И, неожиданно встав, он, не прощаясь, выбежал из пивной.
Когда я приехал к Шевердину и рассказал обо всем, что было, старик начал так хохотать, что я за него испугался. Потом, совершенно неожиданно для меня, он очень строго сказал:
— А все-таки, голубчик, я вот тут посоветовался с товарищами, да-с, и решили мы единогласно, что придется вам предстать перед дисциплинарной коллегией губсуда… Да, именно… Пишите объяснение…
В полной растерянности я вышел из кабинета Шевердина и бросился к Снитовскому и Ласкину — первым моим наставникам. Оба были заметно расстроены. Ласкин, нехотя буркнув «здрасьте», барабанил пальцами по столу. Снитовский был холоден как лед. Кроме них в кабинете находился и помощник губернского прокурора по надзору за следствием М. В. Острогорский, высокий красивый человек со светлой пышной шевелюрой и большими серыми глазами, глядевшими на этот раз весьма строго.
— Маленькие дети — маленькие неприятности, большие дети — большие неприятности, — начал Снитовский. — Так вот, Лев Романович (никогда раньше он меня не называл по отчеству), скорблю, всей душой скорблю по поводу странного вашего поведения… Нехорошо, милостивый государь, нехорошо и, даже позволю себе сказать, — стыдно!.. Тому ли мы вас учили, сударь, тому ль?..
— Иван Маркович, позвольте… — пролепетал я.
— Не позволю! — стукнул Снитовский кулаком по столу. — Не позволю! Ай-ай-ай, судебный следователь сидит в пивной с каким-то рецидивистом!.. Ужас, ужас!..
— Кошмар! — поддержал его Ласкин.
— Это просто непостижимо, — процедил Острогорский.

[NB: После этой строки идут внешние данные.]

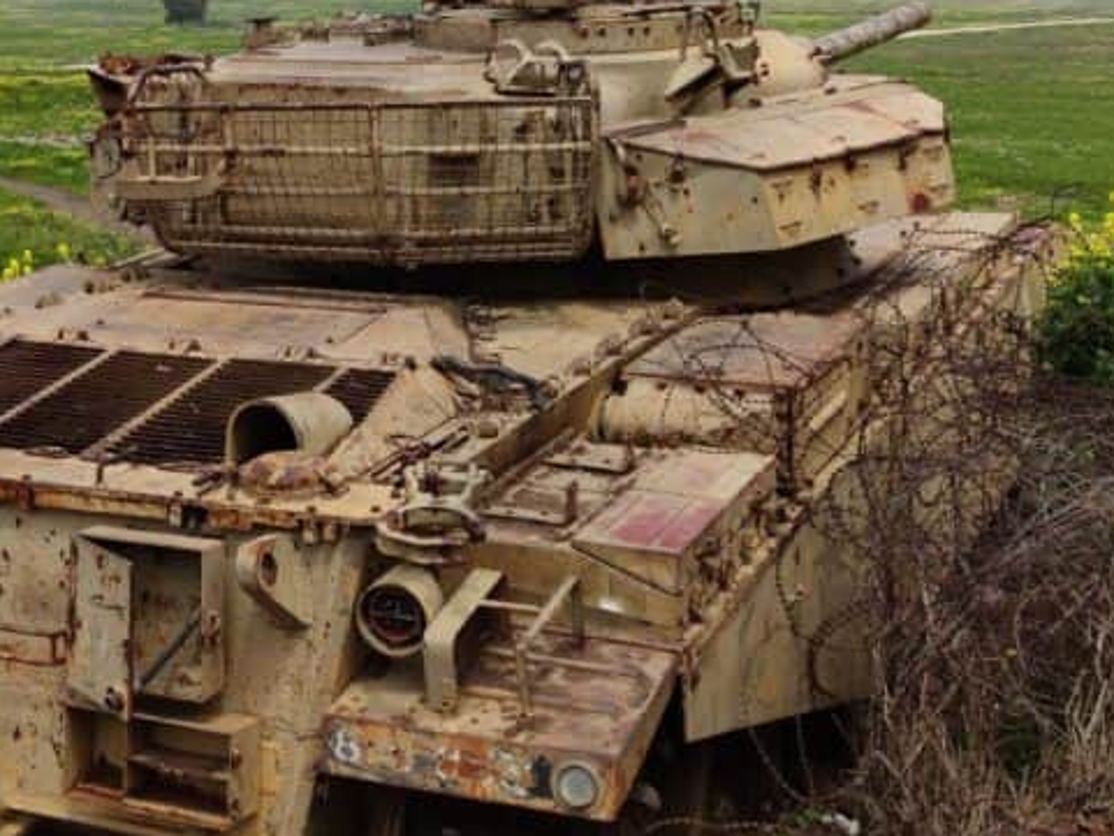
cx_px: 183
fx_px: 2125
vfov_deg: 21.8
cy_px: 102
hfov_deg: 28.6
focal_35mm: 66
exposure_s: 1/2323
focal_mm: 6.72
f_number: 1.69
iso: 50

— Когда нам Шевердин все рассказал, мы решили, что так это не пройдет, не должно пройти… Пусть вам наперед наука будет… Да, наука, как нашу корпорацию марать…
И через неделю я стоял перед большим, крытым зеленым сукном столом, за которым восседала дисциплинарная коллегия губсуда в полном своем составе и с мрачным бородатым Дегтяревым во главе.
К тому времени дорогие мои наставники успели вполне внушить мне, что я совершил великий и непростительный грех, и я теперь со всей искренностью лепетал членам дисциплинарной коллегии обо всем, что было, как было и почему. Ах, как мне было худо!..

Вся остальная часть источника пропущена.